Collected data:
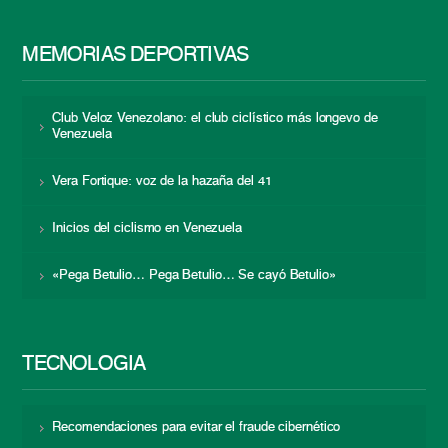
MEMORIAS DEPORTIVAS
Club Veloz Venezolano: el club ciclístico más longevo de
Venezuela
Vera Fortique: voz de la hazaña del 41
Inicios del ciclismo en Venezuela
«Pega Betulio… Pega Betulio… Se cayó Betulio»
TECNOLOGÍA
Recomendaciones para evitar el fraude cibernético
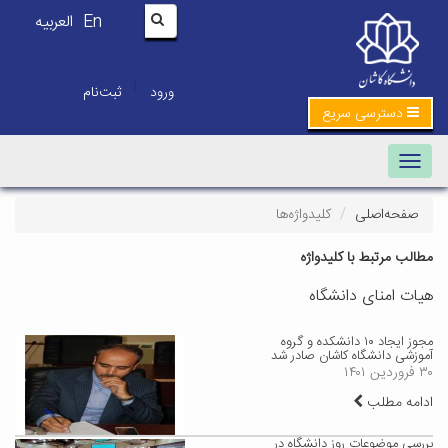
En
العربیه
|
ورود
ثبت‌نام
دسترسی سریع
Toggle navigation
صفحه‌اصلی
کلیدواژه‌ها
مطالب مرتبط با کلیدواژه
هیات امنای دانشگاه
مجوز ایجاد ۱۰ دانشکده و گروه
آموزشی دانشگاه کاشان صادر شد
۳۰ فروردین ۱۴۰۱
ادامه مطلب
بررسی موضوعات روز دانشگاه در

Exercise description: Please write out exactly the lines from the one containing "Inicios del ciclismo en Venezuela" through the last line of the records above, and leave out any pictures.

Response for this exercise:
Inicios del ciclismo en Venezuela
«Pega Betulio… Pega Betulio… Se cayó Betulio»
TECNOLOGÍA
Recomendaciones para evitar el fraude cibernético
En
العربیه
|
ورود
ثبت‌نام
دسترسی سریع
Toggle navigation
صفحه‌اصلی
کلیدواژه‌ها
مطالب مرتبط با کلیدواژه
هیات امنای دانشگاه
مجوز ایجاد ۱۰ دانشکده و گروه
آموزشی دانشگاه کاشان صادر شد
۳۰ فروردین ۱۴۰۱
ادامه مطلب
بررسی موضوعات روز دانشگاه در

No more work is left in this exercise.